It’s Loresworn Games of the Year Week, and the main event is finally here! This is our definitive list of the best games we played in 2016. Something missing that you expected to make the countdown? Chances are, it’s one of our Games We Didn’t Get To in 2016 (But Wish We Had).
And don’t forget to swing back by tomorrow for our Most Anticipated Games of 2017.
Let the countdown begin!
I can’t deny that Overwatch is a fantastic game. D.M. was kinda shocked that it didn’t show up on my Game of the Year list, and I don’t really blame him. The fact is, I’m just not a shooter guy. Especially an arena shooter guy. Overwatch is like the best quiche I’ve ever had. I gotta hand it to the quiche-chef, but when it comes right down to it, I’m just not the biggest fan of quiche. I had a lot of fun playing it, especially with other members of the Loresworn crew and community. But was it one of the best 10 games I played in 2016, the Year of Strategy? Well, not quite. Top 20? Definitely. Even if we were going to go Top 15, I’d be hard-pressed to not include it. But to me, it will always be nothing more than a really great game that didn’t quite fit in my wheelhouse.
Tyranny was fairly fun to play, a more polished take on the combat and exploration we got in Pillars of Eternity.
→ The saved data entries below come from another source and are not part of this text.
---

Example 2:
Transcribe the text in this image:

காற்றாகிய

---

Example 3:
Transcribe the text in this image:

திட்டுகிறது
The setting was interesting and the writing was vivid, detailed, and incredible. That said, it felt at times more like a novel than a game: I was reading more than I was playing, and my reward for stretches of playing was tons more reading. I love lore and story, and this experience was drenched in it. If it was only done a bit more smoothly and satisfyingly as an RPG, Tyranny might well have been my Game of the Year. It is, absolutely, an honorable mention though, as it is an absolute triumph of world-building and storytelling.
T.J.’s Picks, #10 – #6
Starbound might be the game that took me most by surprise this year, in terms of how much more I enjoyed it in comparison to how much I thought I would enjoy it. I’ve played hundreds and hundreds of hours of Minecraft, but taking that same concept to a 2D space with games like Terraria never quite had the same appeal for me. Starbound is the total package, though. It’s a better space exploration game than No Man’s Sky, a better Mega Man-style, boss-blasting platformer than Mighty No. 9, and a pretty gratifying space colony crafting game to boot. You can read my review at IGN for more.
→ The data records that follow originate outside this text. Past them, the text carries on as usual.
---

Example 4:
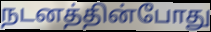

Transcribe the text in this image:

நடனத்தின்போது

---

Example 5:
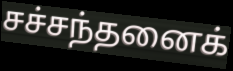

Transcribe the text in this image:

சச்சந்தனைக்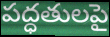
పద్ధతులపై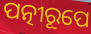
ପତ୍ନୀରୂପେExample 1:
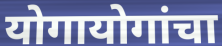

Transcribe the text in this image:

योगायोगांचा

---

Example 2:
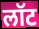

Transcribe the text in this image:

लॉट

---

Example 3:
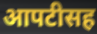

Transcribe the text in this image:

आपटीसह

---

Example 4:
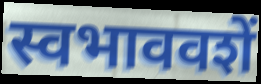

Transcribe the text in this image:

स्वभाववशें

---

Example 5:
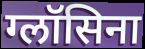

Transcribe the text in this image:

ग्लॉसिनाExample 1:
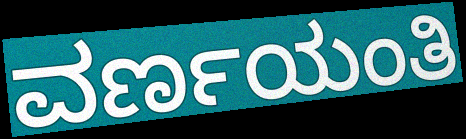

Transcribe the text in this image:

ವರ್ಣಯಂತಿ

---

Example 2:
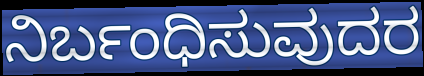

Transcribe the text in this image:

ನಿರ್ಬಂಧಿಸುವುದರ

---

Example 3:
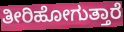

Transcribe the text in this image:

ತೀರಿಹೋಗುತ್ತಾರೆ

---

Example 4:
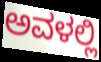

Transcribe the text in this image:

ಅವಳಲ್ಲಿ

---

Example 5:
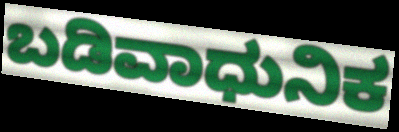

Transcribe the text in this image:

ಬಡಿವಾಧುನಿಕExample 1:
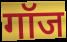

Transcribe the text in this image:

गॉज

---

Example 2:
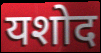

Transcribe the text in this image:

यशोद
9. Homeworld: Deserts of Kharak
Deserts of Kharak was easily the most fun I had with a traditional RTS this year, and possibly since the early days of StarCraft 2. The controls and interface are great, allowing for a focus on high-level strategy while also keeping the action moving. The campaign is grounded, lovingly-crafted, and exciting. If I had to pick one game from 2016 that I wish all future RTSes would try to copy, there’s no question that this would be it. Check out my review at IGN for more.
8. XCOM 2
Perhaps paradoxically, I have fewer fond memories of XCOM 2 than I do of its predecessor. But it’s still one hell of a game, improving on almost every aspect of the original. New alien types, new squad options, a more interesting strategic layer, and a fresh story of fighting an underground resistance against an alien regime that’s already won are really no more than icing on the cake. The main reason I adored this one was simple: It’s more XCOM. As long as Firaxis keeps putting out tactical, squad-based action of this quality, I’ll be hopping on the first Skyranger to the danger zone.
7. Dark Souls 3
Dark Souls 3 was just about everything I wanted from a trilogy-capping monument to the brutal, challenging series that, after I’d already decided to hate it, eventually forced me to love how much it hurt. The return of From Software’s A-Team and their peerless world design brought me to some of the most unique and astonishing fantasy environments I’ve ever had my guts splattered across. The combat was fantastic and balanced as ever, even for a raging barbarian like myself who refuses to ever equip any magic. Like the original Dark Souls (and to a lesser extent DS2), it’s a game I can see myself replaying over and over partly just to remain immersed in its universe. And if this is really the last Dark Souls, it’s a hell of a sendoff for a series that absolutely deserved no less.
A lot of the narrative surrounding Stellaris has been focused on the ways in which it didn’t live up to the hype. And on some level, that’s accurate. It was my #1 Most Anticipated Game of 2016, and yet here it sits at a mere #6 when the year’s lineup has had its say. But I don’t think it’s possible to overstate the fact that it is still a fantastic game, braving the darkness between the stars to bring space 4X (a genre recently subject to a revival movement mostly led by reboots and nostalgic copycats) into uncharted territory. Paradox’s focus on politics, societies, diplomacy, and building an evolving galaxy through events and decisions transported me to a place where I could live out some of my greatest sci-fi fantasies for the first time ever. And Stellaris is only improving with every patch. A year from now, I think its remaining skeptics will be few.